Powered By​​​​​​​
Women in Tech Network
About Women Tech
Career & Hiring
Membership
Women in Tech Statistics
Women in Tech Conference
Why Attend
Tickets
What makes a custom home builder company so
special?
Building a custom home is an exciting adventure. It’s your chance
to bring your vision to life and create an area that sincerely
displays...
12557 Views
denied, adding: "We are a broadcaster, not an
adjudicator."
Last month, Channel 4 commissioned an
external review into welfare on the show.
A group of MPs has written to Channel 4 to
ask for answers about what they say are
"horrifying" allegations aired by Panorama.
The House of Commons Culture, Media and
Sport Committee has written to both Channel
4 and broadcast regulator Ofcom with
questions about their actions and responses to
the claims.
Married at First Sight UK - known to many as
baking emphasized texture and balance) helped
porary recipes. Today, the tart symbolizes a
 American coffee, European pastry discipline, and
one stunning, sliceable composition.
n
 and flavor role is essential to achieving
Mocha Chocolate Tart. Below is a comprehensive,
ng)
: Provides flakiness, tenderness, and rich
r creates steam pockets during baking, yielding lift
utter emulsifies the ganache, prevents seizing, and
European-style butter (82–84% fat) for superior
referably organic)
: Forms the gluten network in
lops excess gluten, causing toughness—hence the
--
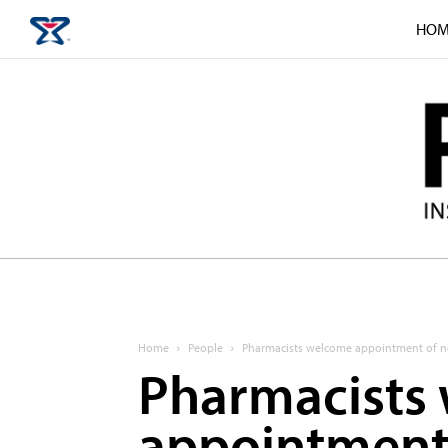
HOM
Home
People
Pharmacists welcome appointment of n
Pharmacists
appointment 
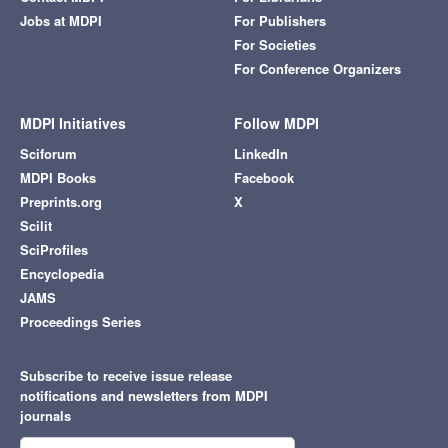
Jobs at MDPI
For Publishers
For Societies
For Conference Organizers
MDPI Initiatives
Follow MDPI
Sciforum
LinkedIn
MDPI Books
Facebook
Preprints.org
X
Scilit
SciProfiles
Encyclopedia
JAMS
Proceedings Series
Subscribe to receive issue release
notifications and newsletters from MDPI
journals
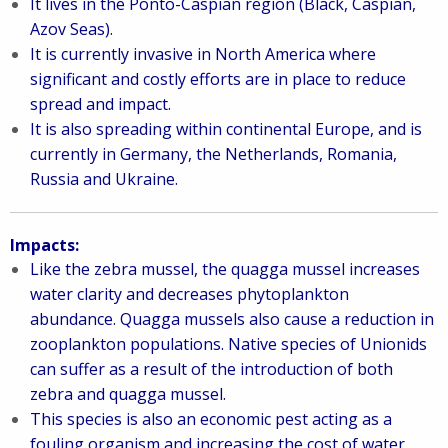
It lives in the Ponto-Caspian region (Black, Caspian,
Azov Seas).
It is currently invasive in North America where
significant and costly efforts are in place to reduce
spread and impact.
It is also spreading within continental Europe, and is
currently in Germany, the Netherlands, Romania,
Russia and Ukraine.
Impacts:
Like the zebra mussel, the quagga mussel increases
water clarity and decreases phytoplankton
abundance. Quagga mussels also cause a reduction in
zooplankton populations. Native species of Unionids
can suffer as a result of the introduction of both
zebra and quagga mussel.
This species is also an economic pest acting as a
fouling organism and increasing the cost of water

INSTRUCTIONS TO FOLLOW =>
Please quote the listing word for word, starting with the line that contains "Powered By​​​​​​​" and going on through the line that contains "Married at First Sight UK - known to many as", with both of those lines included.

RESPONSE TO THIS TASK =>
Powered By​​​​​​​
Women in Tech Network
About Women Tech
Career & Hiring
Membership
Women in Tech Statistics
Women in Tech Conference
Why Attend
Tickets
What makes a custom home builder company so
special?
Building a custom home is an exciting adventure. It’s your chance
to bring your vision to life and create an area that sincerely
displays...
12557 Views
denied, adding: "We are a broadcaster, not an
adjudicator."
Last month, Channel 4 commissioned an
external review into welfare on the show.
A group of MPs has written to Channel 4 to
ask for answers about what they say are
"horrifying" allegations aired by Panorama.
The House of Commons Culture, Media and
Sport Committee has written to both Channel
4 and broadcast regulator Ofcom with
questions about their actions and responses to
the claims.
Married at First Sight UK - known to many as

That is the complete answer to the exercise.